The third thing we want to do on that one day is to help our students meet higher standards; and if they're in troubled neighborhoods or come from difficult families or have school systems that haven't been performing well, we know they could be helped immensely with summer school and after-school programs, programs that Senator Barbara Boxer and Congresswoman Nita Lowey have been spearheading our fight for.

I have seen the benefits of these programs all across America. Last week I visited a school in Chicago where all the students came from the, I think, now famous housing project of Cabrini-Green. Students in Chicago no longer advance to the next grade unless they can pass tests to demonstrate that they know what they were supposed to learn. But if they have trouble passing the tests, they are not branded failures, because the system has failed them. Instead, they are offered academically enriched summer school and after-school programs. Over 40,000 children now get 3 hot meals a day there. The summer school is now the sixth biggest school district in the United States. And guess what? In that school I visited in Cabrini-Green, the reading scores have doubled and the math scores have tripled in 3 years.

We only ask for one day for these initiatives— and, oh, by the way, one day for a decent appropriations bill. That's the job that Congress is supposed to do every year. And we are depending upon the leadership of Senator Tom Harkin and Congressman David Obey to see that we get that kind of appropriations bill. The one the House has passed does not meet that test.

Let me tell you a little about it.

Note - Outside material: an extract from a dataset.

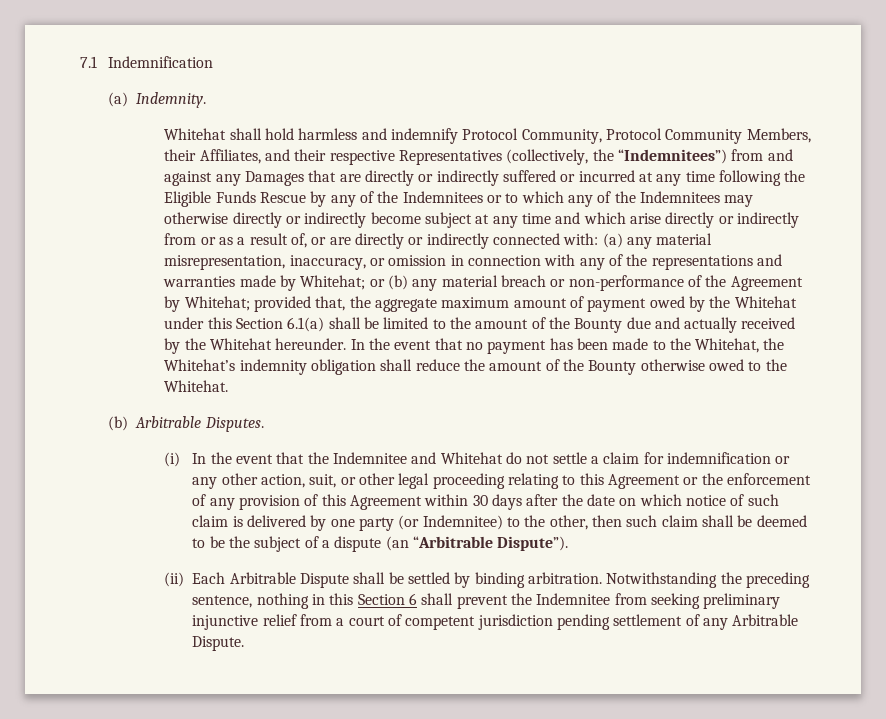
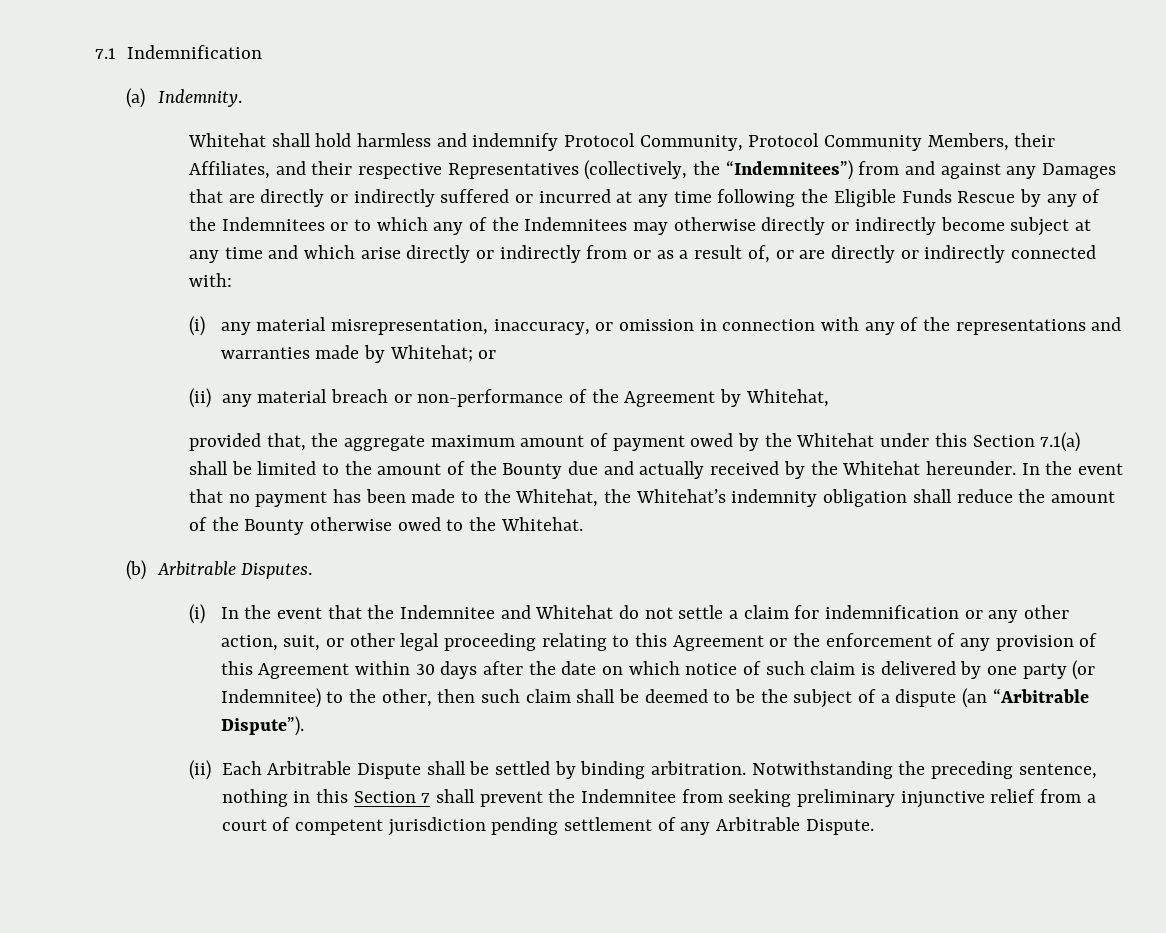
[602,233,623,248] (a) -> [189,316,206,336] // (i)
[387,275,408,290] (b) -> [189,388,212,408] // (ii)
[184,296,250,311] Whitehat; -> [745,389,829,407] Whitehat, //
[287,317,325,332] 6.1(a) -> [1040,432,1081,452] 7.1(a)
[409,593,418,605] 6 -> [421,793,431,803] 7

It shortchanges our youngest children in Head Start, our new initiatives in higher education for mentoring children, and preparing quality teachers. It shortchanges these after-school care programs. It shortchanges our major education program to help children learn the basics. It shortchanges my Hispanic education action plan. It shortchanges our efforts for school reform and high standards and our commitment to hook all those classrooms up to the Internet by 2000. It even shortchanges our efforts for safe, disciplined, drug-free schools. It shortchanges our young people in school-to-work efforts. It shortchanges workers who need retraining between jobs. It shortchanges our efforts to help disadvantaged youth get jobs. And in the House, unbelievably, it completely eliminates the summer job program for half a million young people. That is wrong. As your President, I will not stand for it.

The men and women who are up here with me stand ready to work with people in the other party, and they only ask them to do it for just one day, to strengthen our public schools for an entire new century, to affirm the bedrock American value that every child, regardless of race or neighborhood or income, deserves the chance to live up to his or her God-given abilities. Just one day to put in place a plan that will not only help those children but in so doing will make sure that America's greatest days lie ahead. I think it's worth one day, don't you?

Thank you very much, and God bless you.

NOTE: The President spoke at 3:40 p.m. on the South Lawn at the White House. In his remarks, he referred to Kathryn Scruggs, reading specialist, Ashlawn Elementary School, Arlington, VA, who introduced the President; and Arlene Ackerman, superintendent, District of Columbia Public Schools. The President also referred to the American Federation of Teachers (AFT) and the National Education Association (NEA). A portion of these remarks could not be verified because the tape was incomplete.